To map the existing literature on the use of ML in ECD research, including its geographical distribution, to identify research gaps and inform future directions. The review focuses on applied ML techniques, data types, feature sets, outcomes, data splitting and validation strategies, model performance, model explainability, key themes, clinical relevance and reported limitations.
Scoping review using the Arksey and O‘Malley framework with enhancements by Levac et al.
A systematic search was conducted on 16 June 2024 across PubMed, Web of Science, IEEE Xplore and PsycINFO, supplemented by grey literature (OpenGrey) and reference hand-searching. No publication date limits were applied.

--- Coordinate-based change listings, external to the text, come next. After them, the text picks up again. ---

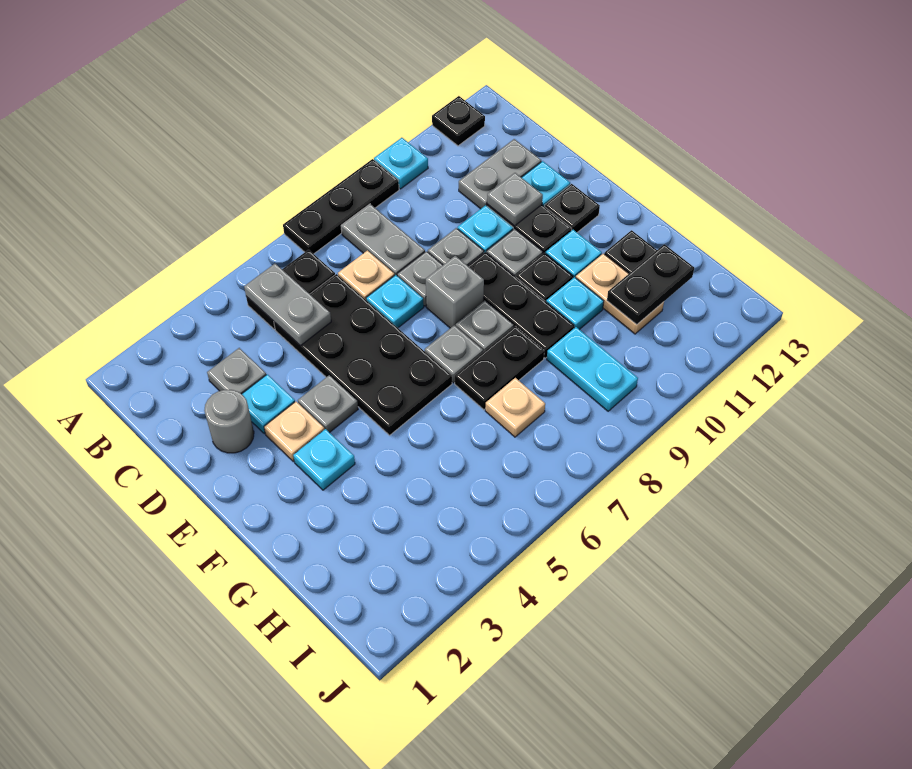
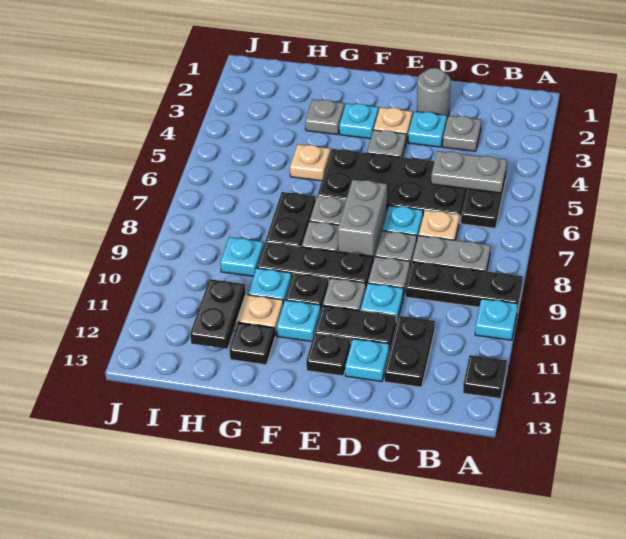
black plate A7:A9 level 1 -> black plate A9:C9 level 1
grey plate C11:C12 level 1 -> black plate C11:C12 level 1
grey plate D11 level 2 -> grey plate G3 level 1
grey brick E8 level 1 -> grey brick E7:E8 level 1
tan plate H7 level 1 -> tan plate G5 level 1
cyan plate H9:I9 level 1 -> cyan plate H9 level 1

Included studies applied ML or its variants (eg, deep learning (DL), natural language processing) to developmental outcomes in children aged 0–8 years. Studies were in English and addressed cognitive, language, motor or social-emotional development. Excluded were studies focusing on robotics; neurodevelopmental disorders such as autism spectrum disorder, attention-deficit/hyperactivity disorder and communication disorders; disease or medical conditions; and review articles.
Three reviewers independently extracted data using a structured MS Excel template, covering study ML techniques, data types, feature sets, outcomes, outcome measures, data splitting and validation strategies, model performance, model explainability, key themes, clinical relevance and limitations. A narrative synthesis was conducted, supported by descriptive statistics and visualisations.
Of the 759 articles retrieved, 27 met the inclusion criteria. Most studies (78%) originated from high-income countries, with none from sub-Saharan Africa. Supervised ML classifiers (40.7%) and DL techniques (22.2%) were the most used approaches. Cognitive development was the most frequently targeted outcome (33.3%), often measured using the Bayley Scales of Infant and Toddler Development-III (33.3%). Data types varied, with image, video and sensor-based data being most prevalent. Key predictive features were grouped into six categories: brain features; anthropometric and clinical/biological markers; socio-demographic and environmental factors; medical history and nutritional indicators; linguistic and expressive features; and motor indicators. Most studies (74.1%) focused solely on prediction, with the majority conducting predictions at age 2 years and above. Only 41% of studies employed explainability methods, and validation strategies varied widely. Few studies (7.4%) conducted external validation, and only one had progressed to a clinical trial. Common limitations included small sample sizes, lack of external validation and imbalanced datasets.
There is growing interest in using ML for ECD research, but current research lacks geographical diversity, external validation, explainability and practical implementation. Future work should focus on developing inclusive, interpretable and externally validated models that are integrated into real-world implementation.